Aline Kátia Melo, correspondente da Jova Rural, zona norte
Morava na Vila Medeiros ia a pé para a escola. Andar de ônibus era algo incomum. Mas meu pai votava no Jardim Brasil e minha mãe votava na Vila Maria, bairros diferentes, ambos na zona norte.
Os dois iam de ônibus. Cada um ia para uma direção. Às vezes eu e minha irmã íamos com minha mãe, às vezes eu ia com meu pai. E às vezes dava até para ir com os dois, de manhã com um e a tarde com o outro. Lembro deles entrando na cabine, depositando voto na urna e, claro, pegava os santinhos no chão.
Diogo Marcondes correspondente do bairro de Cidade Ademar, zona sul
A minha primeira lembrança de eleição é de 1994. Fui com a minha mãe à escola onde ela votava – que viria a ser a escola onde estudei da 6ª série até terminar o ensino médio.
Eu tinha apenas sete anos na época. Queria muito saber como era a cédula de votação, mas fui impedido porque o voto é secreto e não poderia ter duas pessoas na mesma cabine.
Ira Romão, correspondente de Perus, zona noroeste:
Em meados da década de 1990, lá estava eu, diante da TV, assistindo o horário político e fazendo anotações aleatórias para concluir um trabalho escolar. A proposta dos professores era conscientizar os alunos – e futuros eleitores – sobre a importância do voto e da democracia.
Mas devo confessar que, para mim, era puro martírio acompanhar as intermináveis propagandas em que as palavras eram esbravejadas, repetitivas e, muitas vezes, sem sentido.

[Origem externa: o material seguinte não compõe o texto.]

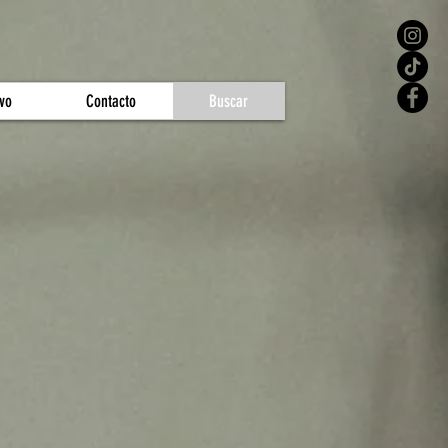
vo
Contacto
Buscar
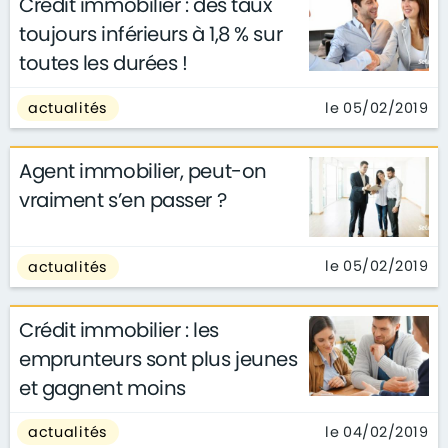
Crédit immobilier : des taux
toujours inférieurs à 1,8 % sur
toutes les durées !
le 05/02/2019
actualités
Agent immobilier, peut-on
vraiment s’en passer ?
le 05/02/2019
actualités
Crédit immobilier : les
emprunteurs sont plus jeunes
et gagnent moins
le 04/02/2019
actualités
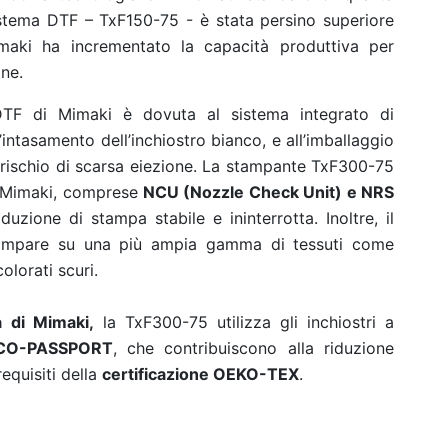
istema DTF – TxF150-75 - è stata persino superiore
imaki ha incrementato la capacità produttiva per
one.
i DTF di Mimaki è dovuta al sistema integrato di
’intasamento dell’inchiostro bianco, e all’imballaggio
il rischio di scarsa eiezione. La stampante TxF300-75
di Mimaki, comprese
NCU (Nozzle Check Unit) e NRS
uzione di stampa stabile e ininterrotta. Inoltre, il
stampare su una più ampia gamma di tessuti come
olorati scuri.
tà di Mimaki,
la TxF300-75 utilizza gli inchiostri a
 ECO-PASSPORT
, che contribuiscono alla riduzione
equisiti della
certificazione OEKO-TEX
.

Letícia Marques, correspondente da Cachoeirinha, zona norte
Em 2002, tinha 6 anos de idade. Meus avós sempre foram muito humildes, moradores da Brasilândia, zona norte de São Paulo. Meu avô fazia carreto para o Partido dos Trabalhadores, levando as pessoas que iriam panfletar em alguns pontos da cidade. Não tinha noção do que era eleição, mas entendia que, se aquele homem fosse eleito meu avô manteria o emprego e minha avó conseguiria uma renda extra para manter os mantimentos da casa. Fiquei feliz com a eleição do presidente Lula, não pelo partido, mas pelos meus avós.
Luana Nunes, correspondente da Barragem, zona sul
Meus pais nunca estudaram e só sabem escrever os próprios nomes. Então sempre “torceram” pelo partido que estava fazendo algo pelo povo, mas era só torcida já que eles não votavam efetivamente. Meu pai justifica, minha mãe não. Lembro que não tinha noção de política, mas sabia quando era a votação porque sempre, no dia anterior, fazíamos uma força tarefa em casa para achar o título do meu pai. No domingo bem cedo eu ia com ele a pé pela linha do trem, até a escola que eu estudava. Chegando lá, sempre quis ver a urna e não entendia o motivo do meu pai só assinar um papel e voltar.
Raquel Porto correspondente do bairro de Cidade Líder na zona leste
Lembro que nos anos 1990 meus pais votavam na mesma escola em Artur Alvim, na zona leste. Então a gente saía cedo, pegava o ônibus, cuja passagem custava apenas R$ 0,85, e lá encontrava um mar de santinhos tanto na mão de quem entregava (porque na época ainda podia) quanto no chão da rua. Dentro da escola a gente se dividia: a minha mãe com a minha irmã, meu pai comigo ou vice-versa. Eles não me deixavam marcar o X na cédula. No entanto eu podia colocá-la na urna, o que adorava. Depois a parte mais legal era ir na casa da avó Bete para tomar sorvete.
Paulo Talarico, correspondente de Osasco, Grande São Paulo
Na primeira eleição que me recordo, em 1998, pareceu um dia divertido. A eleição marcou porque um ex-prefeito de Osasco disputava o governo do estado e ia bem nas pesquisas. A apuração só disse, dias depois, que ele havia perdido. Mas o mais legal foram os famigerados santinhos. Para alguém com oito anos, ver tantos papéis à disposição era um barato. Fui coletando um por um. Minha mãe votava em Osasco e meu pai em Jandira, na Grande São Paulo. Então, pela manhã atuei como um coletor osasquense e à tarde na cidade vizinha. Mas veio a chuva e eles molharam. Acabou a coleção.